Brian Walker, a dual Canadian and American citizen, has trained, worked and ridden alongside the best in the world over the last 25 years. As a junior, Brian won the Maclay Medal Equitation Championship in 2001. Brian has made a name for himself by developing quality horses into successful competitors in both the hunter and jumper arenas, earning accolades for himself and his clients. Do you have a question you want Brian to answer? Send questions to firstname.lastname@example.org.
I’ve noticed that my horse is rushing between fences in the course and it’s reflecting poorly on our score. I know this is something that I have to work on because I’m leaning too far forward when I’m too many strides away, but I can’t feel that I’m doing this or why it would affect my horse’s jump. Do you have any suggestions on how I can fix this?
Horses can rush the course as well as riders, and it can also be a combination of both. Rider position can contribute to poor balance of your horse. When a rider is either too far forward or behind the motion, both can make the horse go forward and then they feel like they’re running away from the rider. When you lean forward, you also could be hooking the horse with your lower leg, making them go forward from your leg. As your body goes forward, your legs go back. When a horse is on its front end, it doesn’t have enough time at takeoff to give you a “good” jump. You should practice jumping at home, paying more attention to both body and leg control. You can ride without stirrups to help build your strength. You can ride with your stirrups tied to the girth to develop correct muscle memory. If you try this, please make sure that you use string that can break in an emergency.
My son’s horse tends to land on the right lead after every jump. How can we work on straightening out his jump?
When a horse lands on one lead, it can be a result of many factors: soundness, not being straight, or simply that they’re more dominant with the one lead.
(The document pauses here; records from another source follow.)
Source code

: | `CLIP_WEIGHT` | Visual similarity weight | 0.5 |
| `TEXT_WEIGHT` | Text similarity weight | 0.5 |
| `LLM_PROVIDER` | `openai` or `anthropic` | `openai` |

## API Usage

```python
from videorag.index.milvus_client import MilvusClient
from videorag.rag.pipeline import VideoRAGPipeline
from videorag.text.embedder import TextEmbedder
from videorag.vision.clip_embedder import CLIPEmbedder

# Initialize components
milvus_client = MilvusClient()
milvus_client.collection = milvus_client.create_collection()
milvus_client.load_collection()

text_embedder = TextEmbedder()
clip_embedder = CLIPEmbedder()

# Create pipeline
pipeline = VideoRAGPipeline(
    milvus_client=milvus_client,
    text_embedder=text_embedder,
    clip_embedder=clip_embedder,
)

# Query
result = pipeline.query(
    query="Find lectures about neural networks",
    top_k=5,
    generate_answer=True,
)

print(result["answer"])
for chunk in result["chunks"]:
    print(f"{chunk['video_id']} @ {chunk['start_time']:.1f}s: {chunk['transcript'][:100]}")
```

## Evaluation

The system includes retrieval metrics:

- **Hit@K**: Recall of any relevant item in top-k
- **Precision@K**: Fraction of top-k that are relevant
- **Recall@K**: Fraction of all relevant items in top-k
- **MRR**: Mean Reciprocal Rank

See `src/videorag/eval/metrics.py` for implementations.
If the horse jumps and always lands right, that means its balance is to the left side at takeoff and/or landing from the jump. If the horse isn’t staying straight and it doesn’t stem from a soundness-related issue, then there are some exercises you can do at home to help the issue.
The first thing to try is to do more work on the left lead, as the horse initially is demonstrating that it’s weak on the left lead.
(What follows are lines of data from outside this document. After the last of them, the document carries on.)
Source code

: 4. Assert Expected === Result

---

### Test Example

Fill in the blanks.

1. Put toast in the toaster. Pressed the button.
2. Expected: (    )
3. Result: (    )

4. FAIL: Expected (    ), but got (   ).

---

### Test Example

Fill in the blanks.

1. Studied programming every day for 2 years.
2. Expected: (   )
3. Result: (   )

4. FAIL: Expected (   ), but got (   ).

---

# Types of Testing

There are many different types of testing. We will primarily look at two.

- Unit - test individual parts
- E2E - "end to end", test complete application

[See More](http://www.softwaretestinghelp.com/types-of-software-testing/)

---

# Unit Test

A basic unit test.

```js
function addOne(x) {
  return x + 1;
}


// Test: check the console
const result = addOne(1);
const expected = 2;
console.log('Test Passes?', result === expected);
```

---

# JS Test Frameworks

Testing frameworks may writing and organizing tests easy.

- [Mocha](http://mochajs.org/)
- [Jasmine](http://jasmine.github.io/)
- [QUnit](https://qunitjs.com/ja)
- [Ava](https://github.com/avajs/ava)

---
Second, you can try putting poles on the left to keep the horse straight on both the front and behind the jump. Start simple over one fence. Then you can implement this to a simple course.
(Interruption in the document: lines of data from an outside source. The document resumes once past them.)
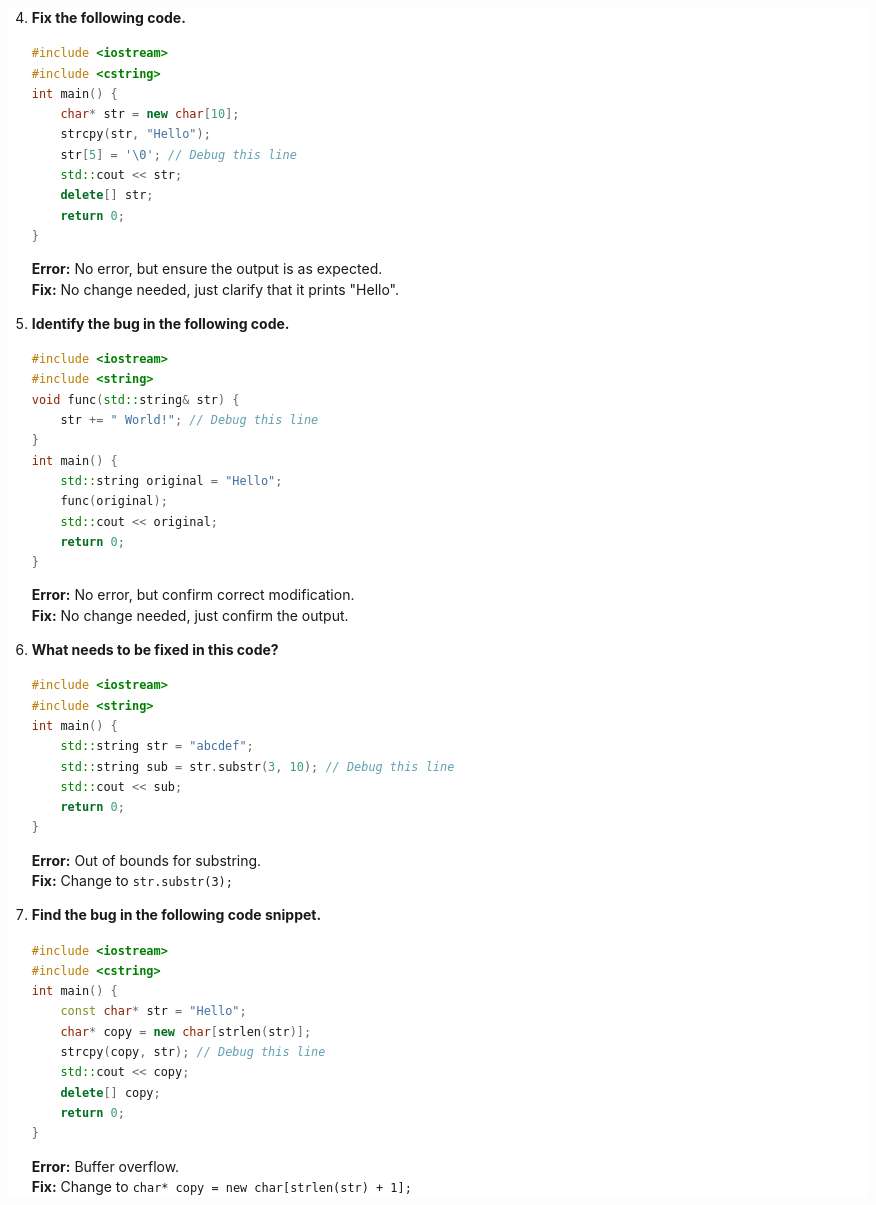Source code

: 4. **Fix the following code.**
   ```cpp
   #include <iostream>
   #include <cstring>
   int main() {
       char* str = new char[10];
       strcpy(str, "Hello");
       str[5] = '\0'; // Debug this line
       std::cout << str;
       delete[] str;
       return 0;
   }
   ```
   **Error:** No error, but ensure the output is as expected.  
   **Fix:** No change needed, just clarify that it prints "Hello".

5. **Identify the bug in the following code.**
   ```cpp
   #include <iostream>
   #include <string>
   void func(std::string& str) {
       str += " World!"; // Debug this line
   }
   int main() {
       std::string original = "Hello";
       func(original);
       std::cout << original;
       return 0;
   }
   ```
   **Error:** No error, but confirm correct modification.  
   **Fix:** No change needed, just confirm the output.

6. **What needs to be fixed in this code?**
   ```cpp
   #include <iostream>
   #include <string>
   int main() {
       std::string str = "abcdef";
       std::string sub = str.substr(3, 10); // Debug this line
       std::cout << sub;
       return 0;
   }
   ```
   **Error:** Out of bounds for substring.  
   **Fix:** Change to `str.substr(3);`

7. **Find the bug in the following code snippet.**
   ```cpp
   #include <iostream>
   #include <cstring>
   int main() {
       const char* str = "Hello";
       char* copy = new char[strlen(str)];
       strcpy(copy, str); // Debug this line
       std::cout << copy;
       delete[] copy;
       return 0;
   }
   ```
   **Error:** Buffer overflow.  
   **Fix:** Change to `char* copy = new char[strlen(str) + 1];`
Another good technique is to make the left side of the jump higher to encourage the horse to go to the right corner, which will get the horse to land left. If the horse has a good lead change and performs well, don’t get too caught up in making the horse land left.
I just bought a young horse. She has a good head on her shoulders, thankfully. When I take her over to the show to do the warm-up, she gets a little nervous when horses come at her. Do you have a suggestion for how I can help her work through her nerves?
Young horses are sensitive to things because they lack experience. Exposing them to more things will, through the natural evolution of show experiences, help with issues like this. When I have a horse that’s funny with oncoming traffic, I try to expose them to more traffic but not to the point where it’s overload. Horses could be scared due to being run into by another horse.
First, make sure the horse is a little extra quiet so you decrease sensitivity to other horses; that way they retain more of their training in traffic. Also, don’t put yourself in a situation to fail; you always should feel like you’re making steps forward. If your horse is really scared, you can use blinders like they use on the racetrack. They tend to make a big difference with traffic. In the end, you must take your time and be patient as your horse needs more exposure to more horses. It will get better!
I compete in the Medal and Maclay regularly. I’m trying to get points towards indoors and I keep ending up in fifth place right out of the points. It’s extremely frustrating. I know you had a lot of success in the equitation. What would you suggest I do to up my game and get into the top ribbons?
It’s sometimes a tedious task to get points required to qualify for indoors. Being out of points can be frustrating but you have to keep your head up and keep trying. Being fifth isn’t all bad — better than being last. You must take everything in perspective, analyze your round with your trainer on video and see what you can do to make it that much better in order to win. If you leave no question unanswered on course, then you’ll be in the top when you need to be. Sometimes you’ll find it’s your riding that needs work and other times you’ll find your horse needs better training. Often it’s a combination of both.
What was your favorite horse show to compete at as a junior and why?
There were a lot of shows I liked as a junior but I’d say Devon was the most significant. I loved Devon because I always won there, and it’s one of those shows where everyone is watching. It’s the first important show after the winter season and it’s a great time to showcase your talent. It’s also an opportunity to show off the newly honed skills you’ve been working on all winter. The show also has a lot of history and one ring (few classes in second ring) which gives the riders time to watch other riders show. Not to mention the tea sandwiches are a must!